Published online by Cambridge University Press: 05 June 2012
If alger hiss's conviction for lying about his espionage activities jolted many Americans because of its message that high-ranking members of the American establishment had betrayed their country, the trial and conviction of Julius and Ethel Rosenberg for helping the Soviet Union steal atomic secrets angered and frightened the public. The popular conviction that Soviet possession of a weapon that left America vulnerable to atomic incineration was the result of treachery helped inaugurate what some critics called a witch-hunt and what others called a long-overdue focus on a more rigorous counterespionage program.
By the summer of 1941 theoretical advances in nuclear physics had led British scientists to conclude that building an atomic bomb using uranium was feasible. The Maud Committee submitted a report in September 1941 detailing a three-year effort to build a bomb (cover-named Tube Alloys) that was approved by the British military.

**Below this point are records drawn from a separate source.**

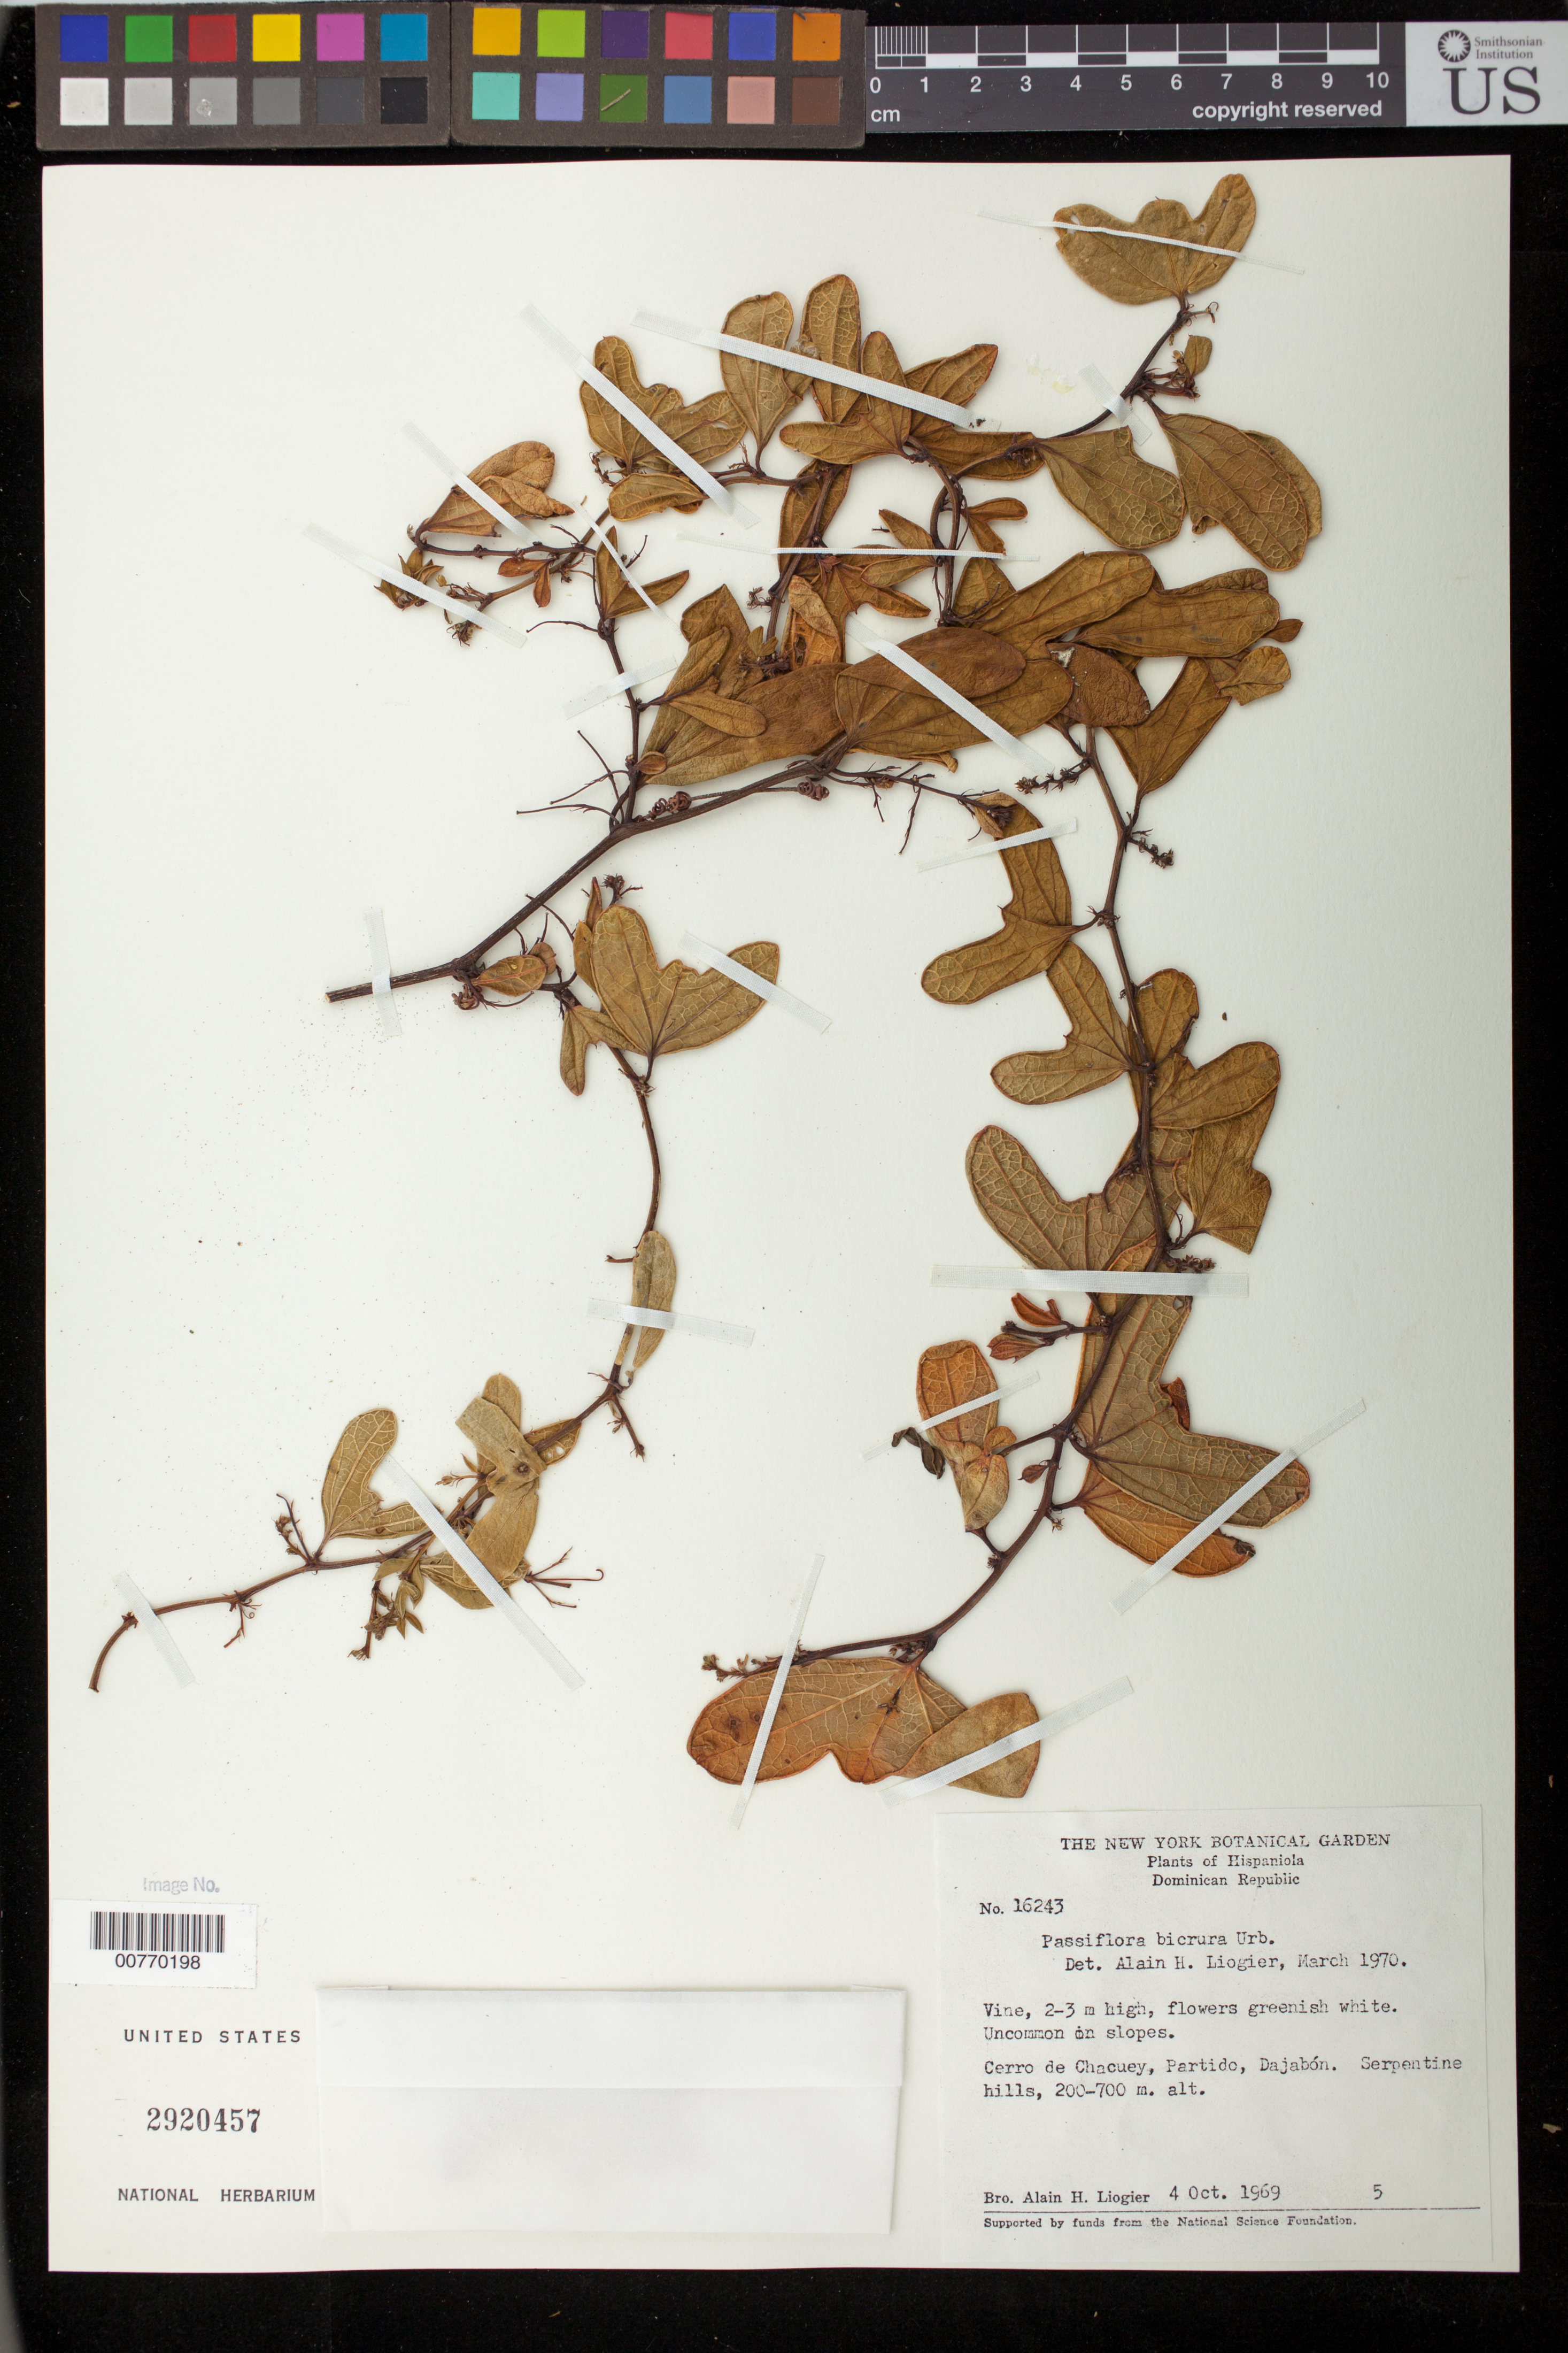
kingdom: Plantae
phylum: Tracheophyta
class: Magnoliopsida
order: Malpighiales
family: Passifloraceae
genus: Passiflora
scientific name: Passiflora bicrura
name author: Urb.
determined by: Liogier, Alain H.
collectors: A. H. Liogier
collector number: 16243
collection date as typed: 04 Oct 1969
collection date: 1969-10-04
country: Dominican Republic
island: Hispaniola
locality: Cerro de Chacuey, Partido, Dajabón.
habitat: Serpentine hills.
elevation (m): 200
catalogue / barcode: US 2920457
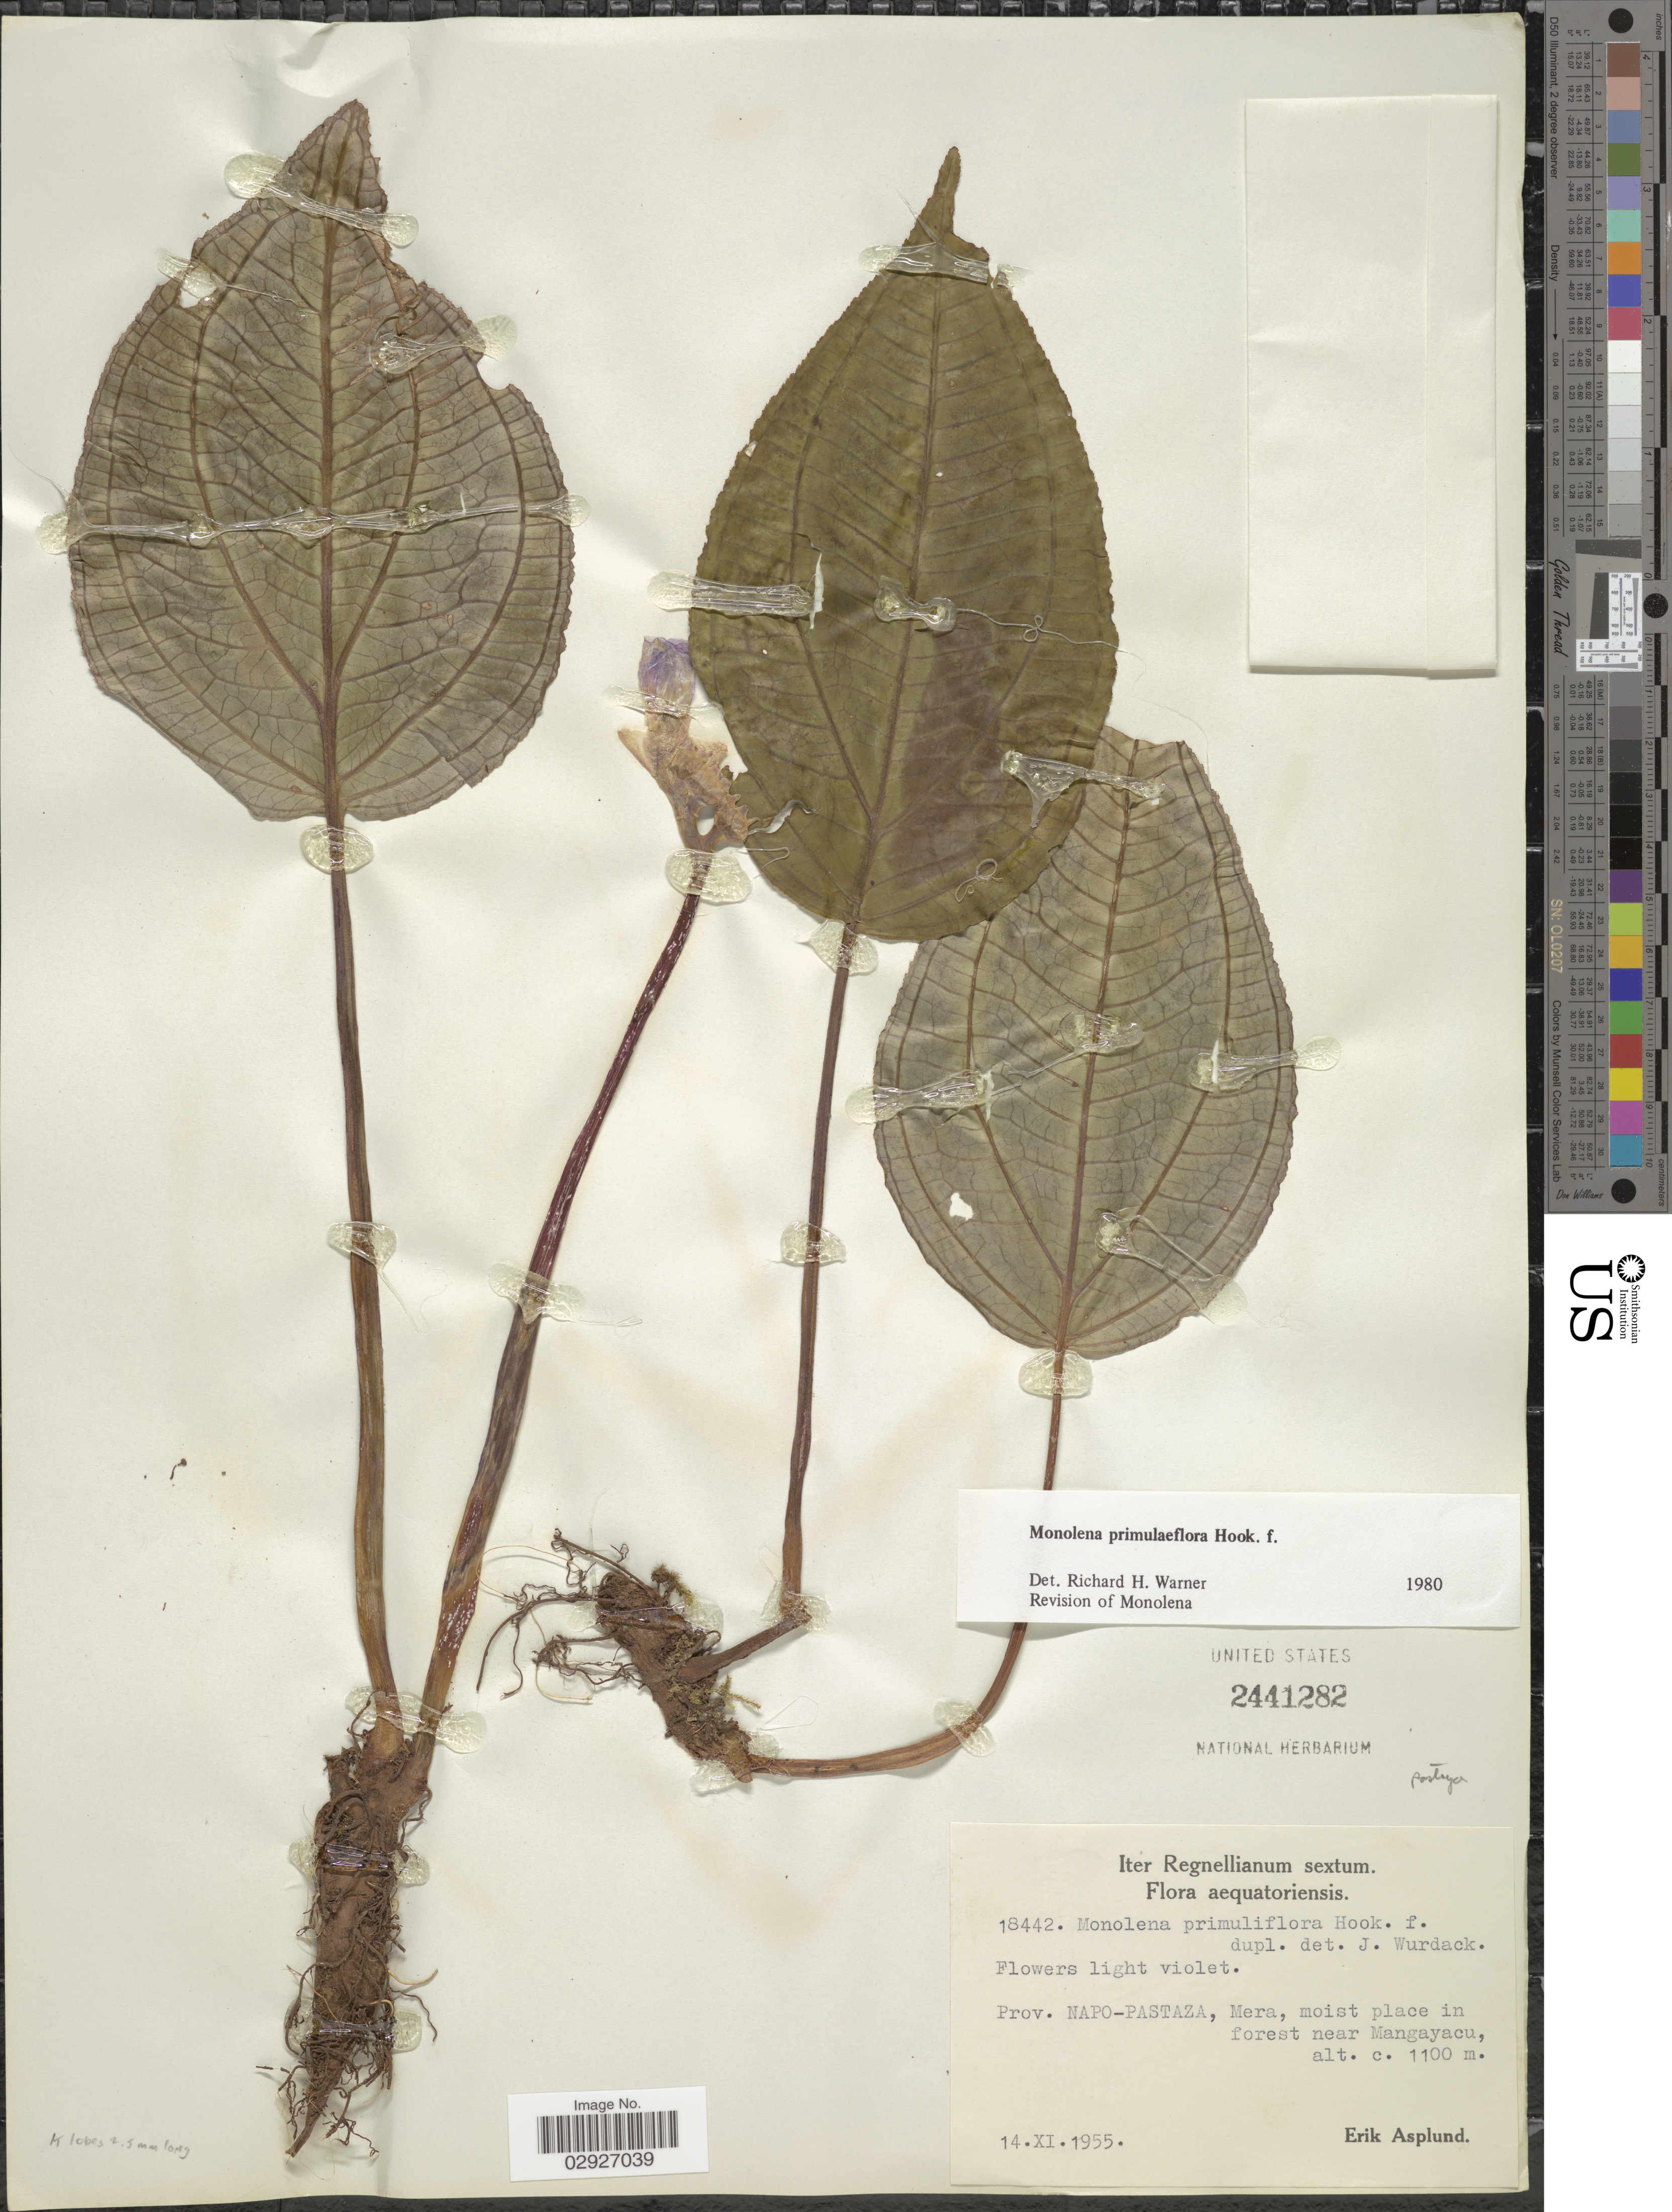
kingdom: Plantae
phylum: Tracheophyta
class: Magnoliopsida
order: Myrtales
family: Melastomataceae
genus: Monolena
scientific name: Monolena primuliflora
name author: Hook. f.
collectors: E. Asplund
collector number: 18442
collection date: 1955-11-14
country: Ecuador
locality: Prov. Napo-Pastaza, Mera, moist place in forest near Mangayacu.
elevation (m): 1100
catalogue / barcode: US 2441282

The Soviet Union learned of the report within a week from John Cairncross, a young British civil servant who had been recruited as a Soviet spy while a student at Cambridge University in the 1930s. Meanwhile, American scientists were slowly gearing up to undertake a similar effort, and once America entered the war, President Roosevelt in 1942 ordered that it be made a leading war priority. British scientists and military industrial administrators also advised Prime Minister Churchill that the atomic bomb project required a tremendous investment of industrial assets and technical manpower, but British resources were then stretched thin by the demands of conventional military production.